### Supplied records ###
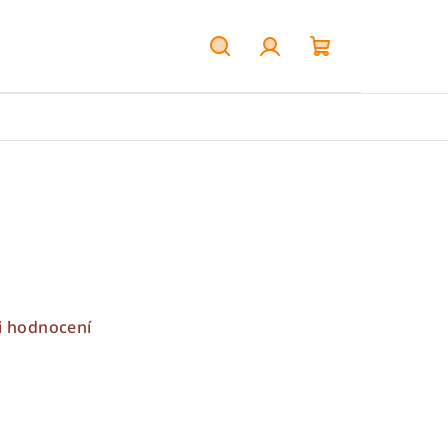
Hledat
Přihlášení
Nákupní
košík
i hodnocení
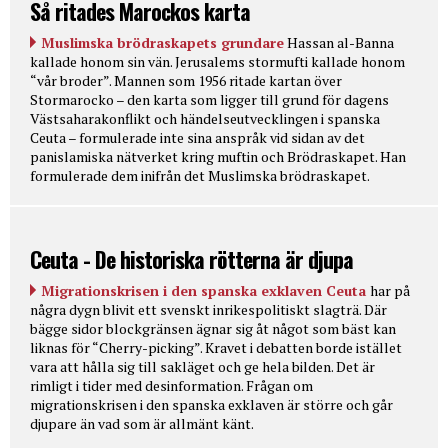
Så ritades Marockos karta
Muslimska brödraskapets grundare
Hassan al-Banna
kallade honom sin vän. Jerusalems stormufti kallade honom
“vår broder”. Mannen som 1956 ritade kartan över
Stormarocko – den karta som ligger till grund för dagens
Västsaharakonflikt och händelseutvecklingen i spanska
Ceuta – formulerade inte sina anspråk vid sidan av det
panislamiska nätverket kring muftin och Brödraskapet. Han
formulerade dem inifrån det Muslimska brödraskapet.
Ceuta - De historiska rötterna är djupa
Migrationskrisen i den spanska exklaven Ceuta
har på
några dygn blivit ett svenskt inrikespolitiskt slagträ. Där
bägge sidor blockgränsen ägnar sig åt något som bäst kan
liknas för “Cherry-picking”. Kravet i debatten borde istället
vara att hålla sig till sakläget och ge hela bilden. Det är
rimligt i tider med desinformation. Frågan om
migrationskrisen i den spanska exklaven är större och går
djupare än vad som är allmänt känt.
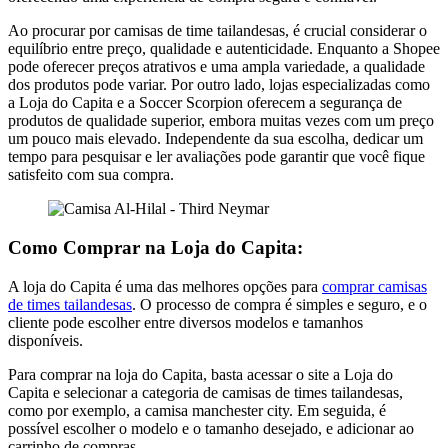
Ao procurar por camisas de time tailandesas, é crucial considerar o
equilíbrio entre preço, qualidade e autenticidade. Enquanto a Shopee
pode oferecer preços atrativos e uma ampla variedade, a qualidade
dos produtos pode variar. Por outro lado, lojas especializadas como
a Loja do Capita e a Soccer Scorpion oferecem a segurança de
produtos de qualidade superior, embora muitas vezes com um preço
um pouco mais elevado. Independente da sua escolha, dedicar um
tempo para pesquisar e ler avaliações pode garantir que você fique
satisfeito com sua compra.
Como Comprar na Loja do Capita:
A loja do Capita é uma das melhores opções para
comprar camisas
de times tailandesas
. O processo de compra é simples e seguro, e o
cliente pode escolher entre diversos modelos e tamanhos
disponíveis.
Para comprar na loja do Capita, basta acessar o site a Loja do
Capita e selecionar a categoria de camisas de times tailandesas,
como por exemplo, a camisa manchester city. Em seguida, é
possível escolher o modelo e o tamanho desejado, e adicionar ao
carrinho de compras.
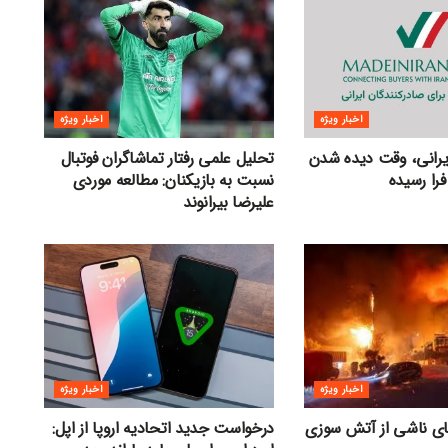
اخبار ویژه
اخبار ویژه
ایرانی، وقت دیده شدن
تحلیل علمی رفتار تماشاگران فوتبال
فرا رسیده
نسبت به بازیکنان: مطالعه موردی
علیرضا بیرانوند
اخبار ویژه
اخبار ویژه
های ناشی از آتش سوزی
درخواست جدید اتحادیه اروپا از اپل:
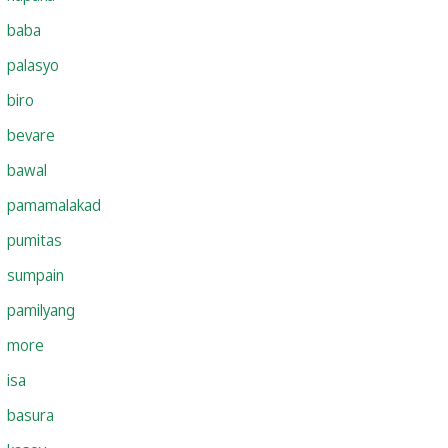
baba
palasyo
biro
bevare
bawal
pamamalakad
pumitas
sumpain
pamilyang
more
isa
basura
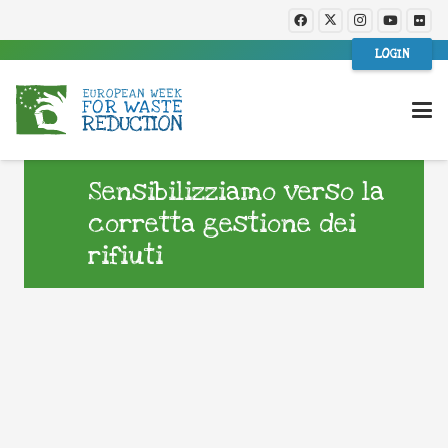
LOGIN
Sensibilizziamo verso la
corretta gestione dei
rifiuti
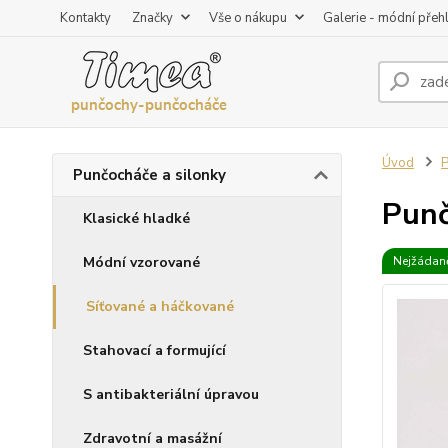
Kontakty
Značky
Vše o nákupu
Galerie - módní přeh
Úvod
P
Punčocháče a silonky
Punč
Klasické hladké
Módní vzorované
Nejžádaně
Síťované a háčkované
Stahovací a formující
S antibakteriální úpravou
Zdravotní a masážní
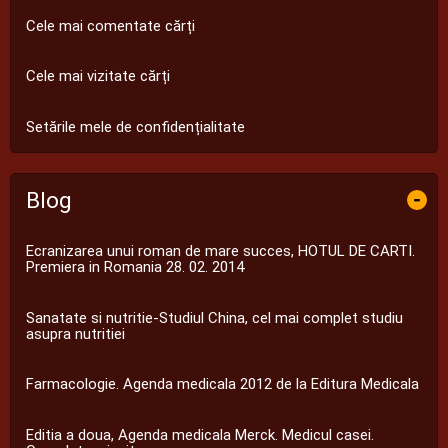
Cele mai comentate cărți
Cele mai vizitate cărți
Setările mele de confidențialitate
Blog
-
Ecranizarea unui roman de mare succes, HOTUL DE CARTI.
Premiera in Romania 28. 02. 2014
Sanatate si nutritie-Studiul China, cel mai complet studiu
asupra nutritiei
Farmacologie. Agenda medicala 2012 de la Editura Medicala
Editia a doua, Agenda medicala Merck. Medicul casei.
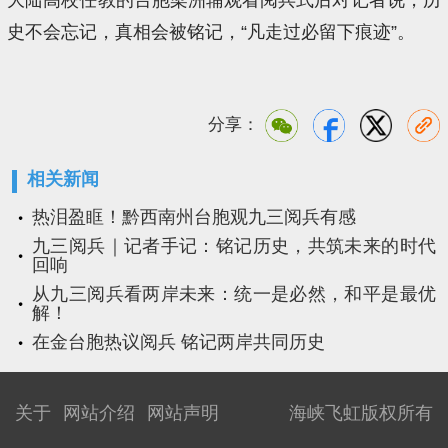
史不会忘记，真相会被铭记，“凡走过必留下痕迹”。
分享：
相关新闻
热泪盈眶！黔西南州台胞观九三阅兵有感
九三阅兵｜记者手记：铭记历史，共筑未来的时代
回响
从九三阅兵看两岸未来：统一是必然，和平是最优
解！
在金台胞热议阅兵 铭记两岸共同历史
关于
网站介绍
网站声明
海峡飞虹版权所有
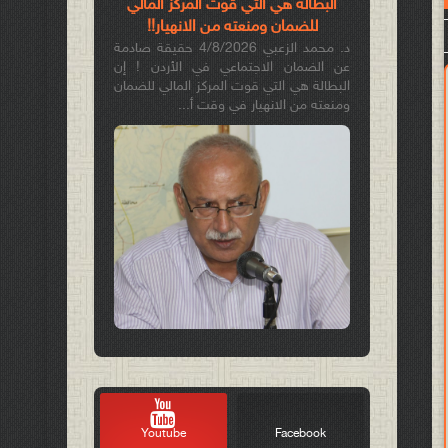
البطالة هي التي قوّت المركز المالي
للضمان ومنعته من الانهيار!!
د. محمد الزعبي 4/8/2026 حقيقة صادمة
عن الضمان الاجتماعي في الأردن ! إن
البطالة هي التي قوت المركز المالي للضمان
ومنعته من الانهيار في وقت أ...
Youtube
Facebook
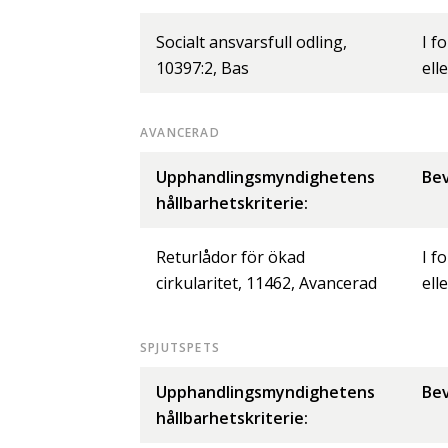
Socialt ansvarsfull odling,
I f
10397:2, Bas
ell
AVANCERAD
Upphandlingsmyndighetens
Bev
hållbarhetskriterie:
Returlådor för ökad
I f
cirkularitet, 11462, Avancerad
ell
SPJUTSPETS
Upphandlingsmyndighetens
Bev
hållbarhetskriterie:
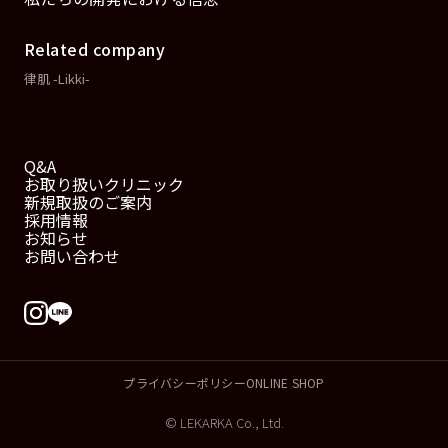
Related company
律肌 -Likki-
Q&A
お取り扱いクリニック
新規取扱のご案内
採用情報
お知らせ
お問い合わせ
プライバシーポリシー
ONLINE SHOP
© LEKARKA Co., Ltd.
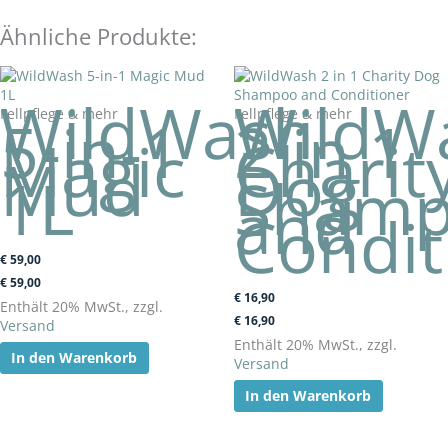
Ähnliche Produkte:
WildWash
WildW
Fellpflege & mehr
Fellpflege & mehr
5-in-1
2 in 1
Magic
Charit
Mud
Dog
1L
Sham
and
Condit
€
59,00
€
59,00
€
16,90
Enthält 20% MwSt., zzgl.
€
16,90
Versand
Enthält 20% MwSt., zzgl.
In den Warenkorb
Versand
In den Warenkorb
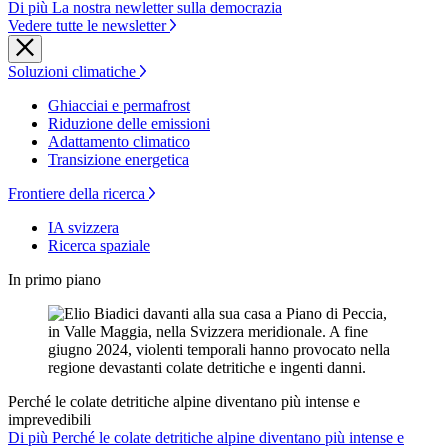
Di più La nostra newletter sulla democrazia
Vedere tutte le newsletter
Soluzioni climatiche
Ghiacciai e permafrost
Riduzione delle emissioni
Adattamento climatico
Transizione energetica
Frontiere della ricerca
IA svizzera
Ricerca spaziale
In primo piano
Perché le colate detritiche alpine diventano più intense e
imprevedibili
Di più Perché le colate detritiche alpine diventano più intense e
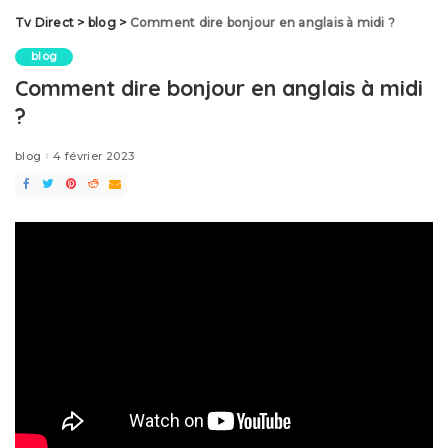
Tv Direct
>
blog
>
Comment dire bonjour en anglais à midi ?
blog
Comment dire bonjour en anglais à midi
?
blog
4 février 2023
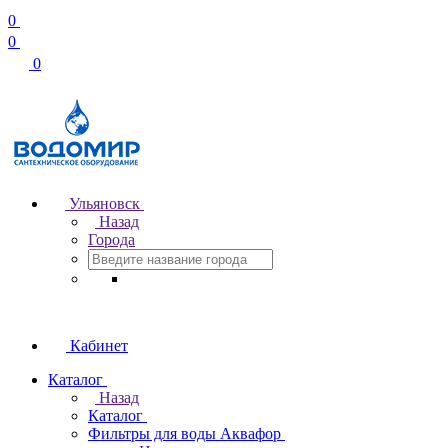
0
0
0
Ульяновск
Назад
Города
Кабинет
Каталог
Назад
Каталог
Фильтры для воды Аквафор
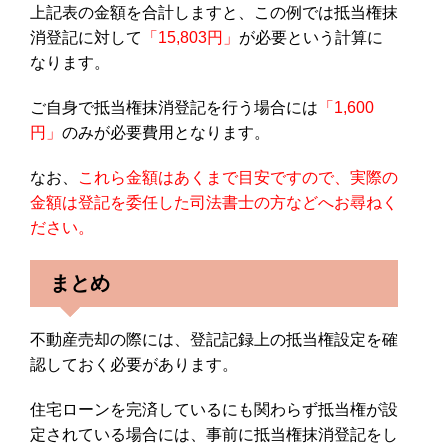
上記表の金額を合計しますと、この例では抵当権抹
消登記に対して
「15,803円」
が必要という計算に
なります。
ご自身で抵当権抹消登記を行う場合には
「1,600
円」
のみが必要費用となります。
なお、
これら金額はあくまで目安ですので、実際の
金額は登記を委任した司法書士の方などへお尋ねく
ださい。
まとめ
不動産売却の際には、登記記録上の抵当権設定を確
認しておく必要があります。
住宅ローンを完済しているにも関わらず抵当権が設
定されている場合には、事前に抵当権抹消登記をし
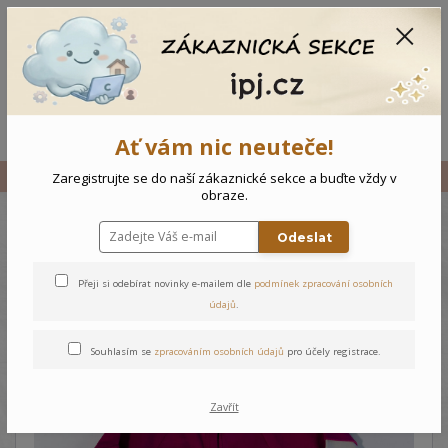
CZK
0
0 Kč
Menu
Ať vám nic neuteče!
Úvod
Vše
Kojenecký overal Stopy
Zaregistrujte se do naší zákaznické sekce a buďte vždy v
obraze.
Odeslat
Kojenecký overal Stopy
Přeji si odebírat novinky e-mailem dle
podmínek zpracování osobních
údajů
.
Souhlasím se
zpracováním osobních údajů
pro účely registrace.
Zavřít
###
Each line in the listing above that includes "البطالة" is to be copied.

البطالة هي التي قوّت المركز المالي
البطالة هي التي قوت المركز المالي للضمان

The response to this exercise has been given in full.